On the consumer side, things are already trending in that direction. In the health care field, a study by Accenture forecasts that by the end of 2019, nearly 66 percent of health care facilities in the U.S. will offer online appointment scheduling.
Mastio predicts that will carry over to industries like HVAC.
“The market’s going to force it,” he said. “The ‘We’ll be there sometime between 12 and 5’ isn’t going to cut it any more. They don’t want to take a half a day off to wait for you to [show up] … when you can go to the internet instead. And in one click, you can lose all that loyalty you’ve built up with that person.”
Mastio added a note of caution: As with any new service, online scheduling isn’t a silver bullet on its own, and it certainly won’t help unless people know they have that option.
“Here’s the thing: People think that this technology, which is kind of cool, is a divining rod, and as soon as they have it, everyone’s going to flock to it,” he said.

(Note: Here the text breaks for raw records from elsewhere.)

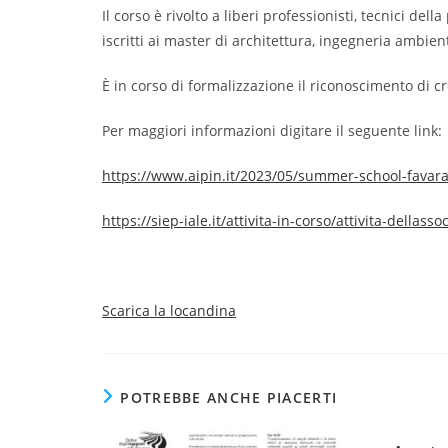
Il corso è rivolto a liberi professionisti, tecnici de
iscritti ai master di architettura, ingegneria ambien
È in corso di formalizzazione il riconoscimento di cr
Per maggiori informazioni digitare il seguente link:
https://www.aipin.it/2023/05/summer-school-favara
https://siep-iale.it/attivita-in-corso/attivita-dellasso
Scarica la locandina
POTREBBE ANCHE PIACERTI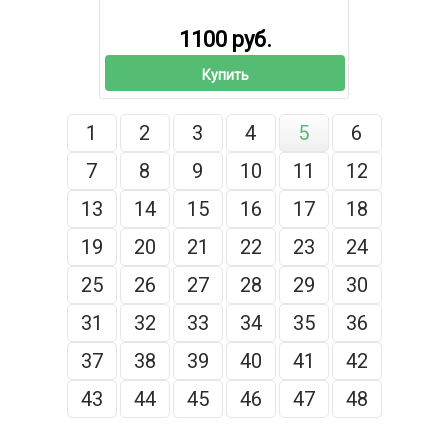
1100 руб.
Купить
1
2
3
4
5
6
7
8
9
10
11
12
13
14
15
16
17
18
19
20
21
22
23
24
25
26
27
28
29
30
31
32
33
34
35
36
37
38
39
40
41
42
43
44
45
46
47
48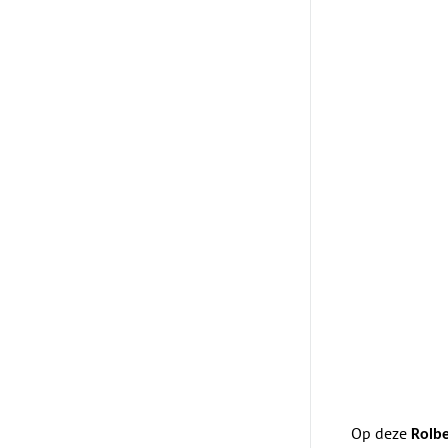
Op deze
Rolbe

That’s not the way it works: To get the payback, you have to market the service in the first place.
“The most important thing to tell people is, if they’ve loved you the last five, 10 years that you’ve spent eight hours a day playing telephone tag … now they can love you 24/7,” he said. “If you don’t tell people you have FittleBug and they can book [appointments] themselves, you have the greatest billboard in the middle of a desert.”